In a recent report by the World Economic Forum, Vietnam ranked at the 56th out of 138 countries in terms of average life expectancy, showing that life expectancy in Vietnam has risen to 75.6 years due to economic growth and improved quality of life.
The world’s average life expectancy has increased by 21 years over the past 50 years while the life expectancy in Vietnam has soared by 33 years. But while Vietnamese are living longer, they’re spending more time sick and disabled.
The General Office for Population and Family Planning has calculated the country’s healthy life expectancy at 60 years. That means senior Vietnamese citizens are living with health problems for an estimated 15 years.
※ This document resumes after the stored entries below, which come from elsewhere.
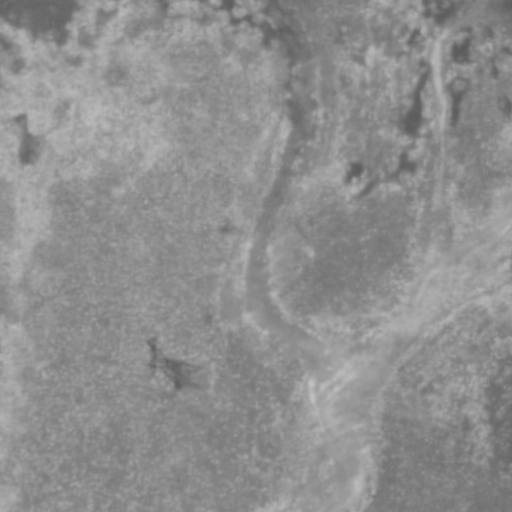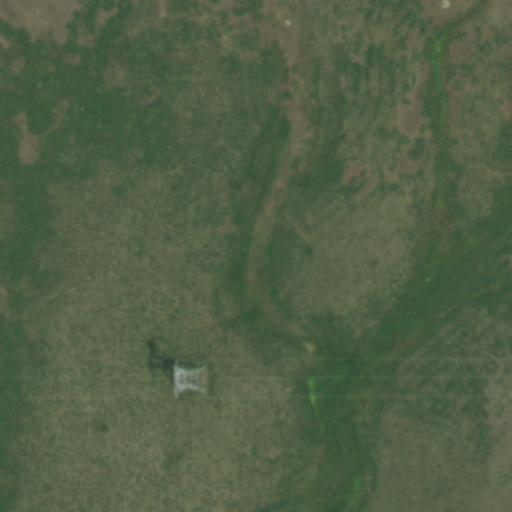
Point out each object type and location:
power tower: (179, 376)
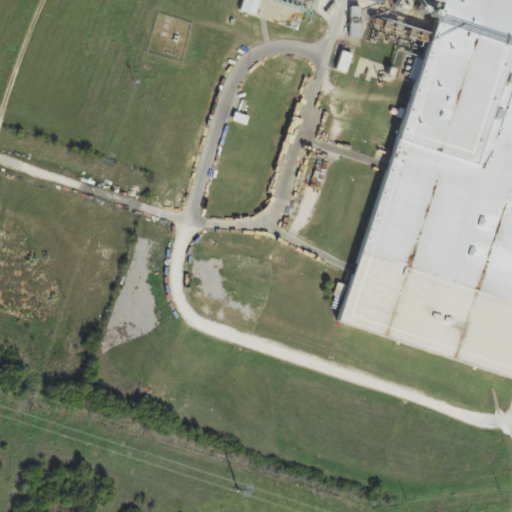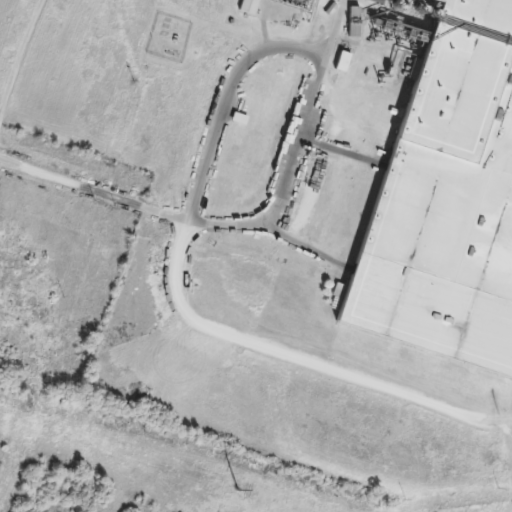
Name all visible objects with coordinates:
building: (377, 53)
road: (100, 190)
building: (444, 195)
building: (445, 202)
road: (196, 314)
power tower: (240, 490)
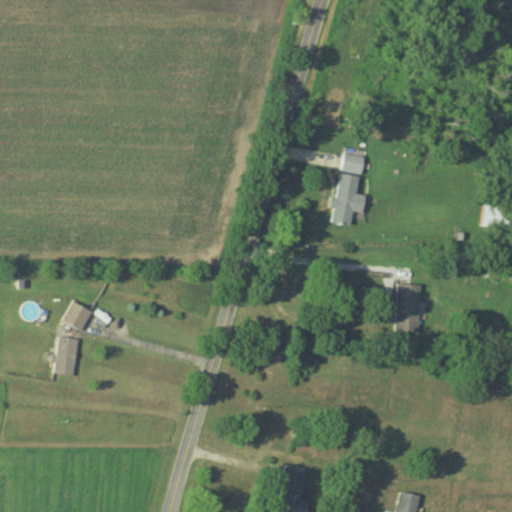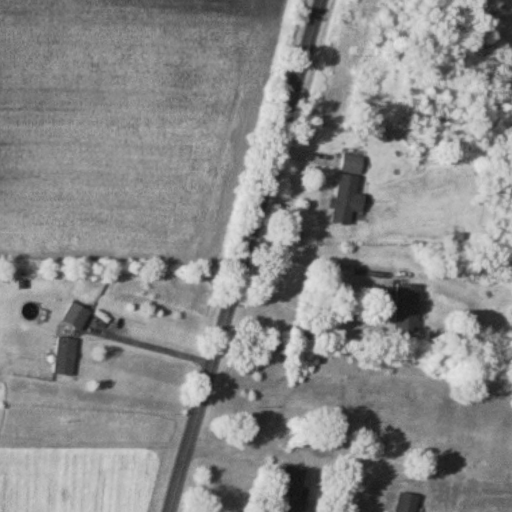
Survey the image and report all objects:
building: (350, 163)
building: (343, 199)
building: (496, 217)
road: (244, 256)
road: (317, 261)
building: (405, 307)
building: (73, 316)
road: (151, 343)
building: (63, 356)
building: (290, 491)
building: (404, 502)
Increased longevity is not necessarily indicative of good health.
Official statistics show that people aged 60 or older currently represent about 10.5 percent of the country’s population of over 90 million, and 95 percent of them are living with non-infectious conditions such as diabetes, high blood pressure, strokes, osteoporosis and respiratory diseases.
“We are living longer, but we are living sicker. A senior is spending an estimated 2.4 days each month sick from chronic diseases or preventable illnesses,” said Duong Quoc Trong, head of the office.
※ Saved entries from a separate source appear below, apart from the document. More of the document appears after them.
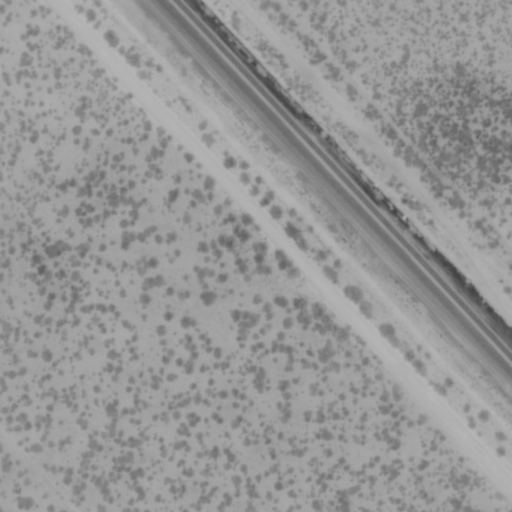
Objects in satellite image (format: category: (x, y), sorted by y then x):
road: (398, 116)
road: (374, 150)
railway: (341, 180)
railway: (333, 188)
road: (248, 256)
road: (35, 474)
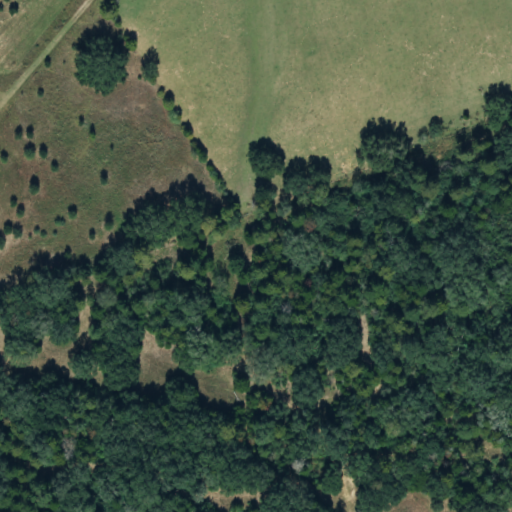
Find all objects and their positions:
road: (65, 24)
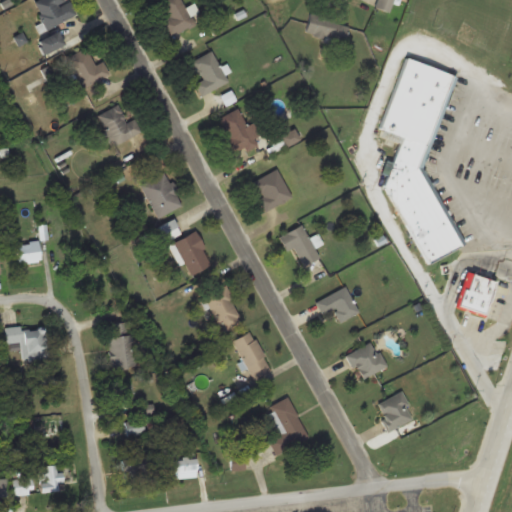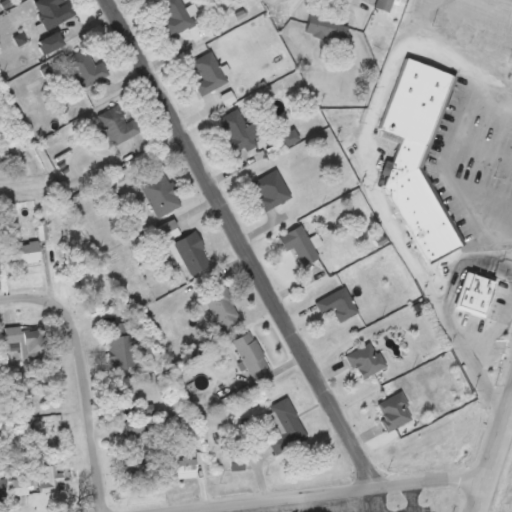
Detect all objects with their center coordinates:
building: (382, 4)
building: (383, 5)
building: (52, 12)
building: (53, 12)
building: (176, 17)
building: (176, 17)
building: (325, 26)
building: (325, 26)
building: (50, 42)
building: (50, 42)
building: (86, 68)
building: (87, 68)
building: (208, 73)
building: (208, 73)
building: (118, 125)
building: (118, 125)
building: (238, 130)
building: (238, 131)
building: (413, 154)
building: (418, 156)
building: (270, 190)
building: (271, 190)
building: (160, 194)
building: (160, 194)
building: (168, 229)
building: (168, 230)
road: (242, 242)
building: (299, 244)
building: (299, 244)
building: (27, 252)
building: (28, 252)
building: (189, 252)
building: (190, 252)
building: (0, 271)
building: (476, 292)
building: (474, 294)
road: (35, 297)
building: (337, 304)
building: (337, 304)
building: (223, 308)
building: (223, 309)
building: (27, 341)
building: (28, 342)
building: (120, 344)
building: (120, 344)
building: (251, 354)
building: (251, 355)
building: (365, 360)
building: (366, 360)
building: (120, 389)
building: (121, 389)
road: (89, 410)
building: (394, 410)
building: (394, 411)
building: (284, 425)
building: (285, 426)
building: (133, 428)
building: (133, 428)
road: (498, 436)
building: (236, 462)
building: (236, 462)
building: (135, 466)
building: (183, 466)
building: (135, 467)
building: (184, 467)
building: (48, 478)
building: (49, 478)
building: (4, 486)
building: (20, 486)
building: (20, 486)
building: (4, 487)
road: (327, 491)
road: (478, 496)
road: (413, 497)
road: (376, 498)
road: (217, 509)
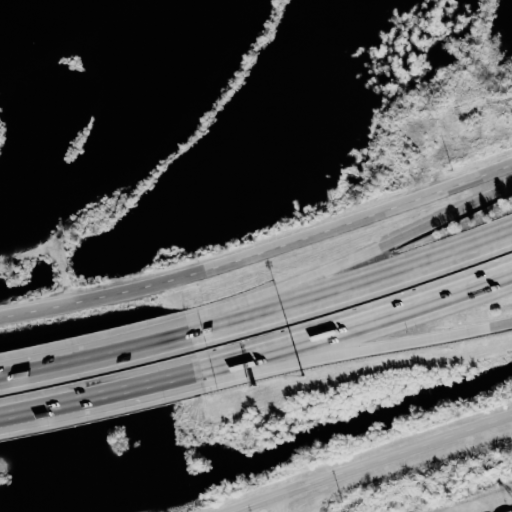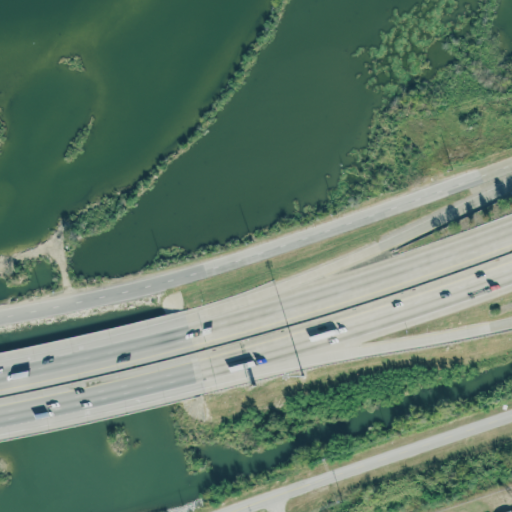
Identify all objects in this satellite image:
road: (258, 251)
road: (350, 261)
road: (350, 287)
road: (355, 324)
road: (354, 350)
road: (93, 356)
road: (98, 394)
road: (378, 464)
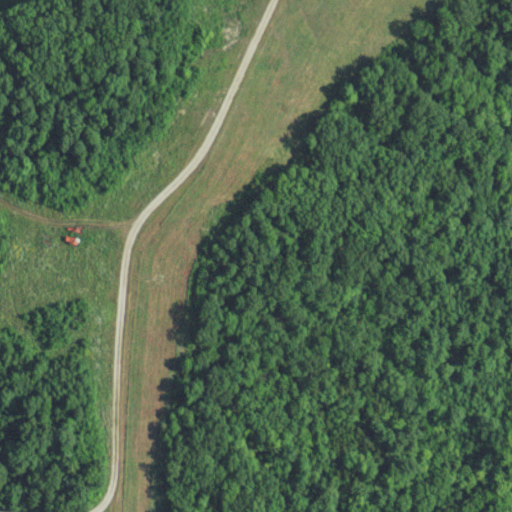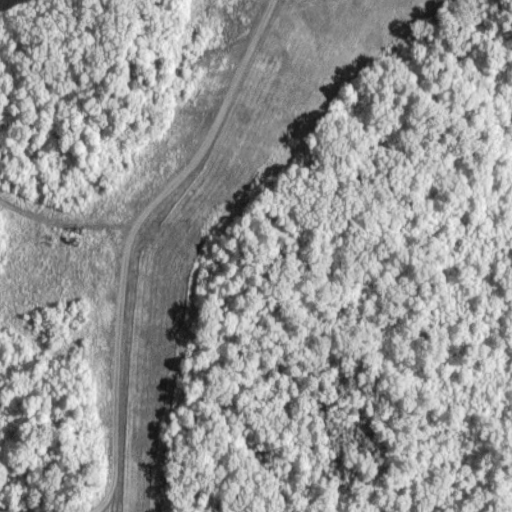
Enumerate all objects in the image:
road: (116, 277)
Vietnam is grappling with a surge in non-transmissible diseases, said Nguyen Thanh Long, deputy health minister, adding that medical costs for the treatment of non-communicable diseases are 40-50 times higher than the costs of infectious diseases.
Official statistics show that non-communicable diseases, mostly cardiovascular disease, cancer and diabetes, cause 73 percent of deaths in Vietnam.
In Vietnam, about 160,000 people aged between 30 and 70 die of non-communicable diseases a year.
Lack of physical activity is the fourth common cause of deaths as it can increase the risk of non-transmissible diseases, according to a recent survey conducted by the Ministry of Health.
The survey also showed that Vietnamese people eat too much salt and not enough fruit and vegetables.
Government data also showed 70 percent of senior citizens don’t have a savings accounts and 60 percent are financially insecure and living in poverty.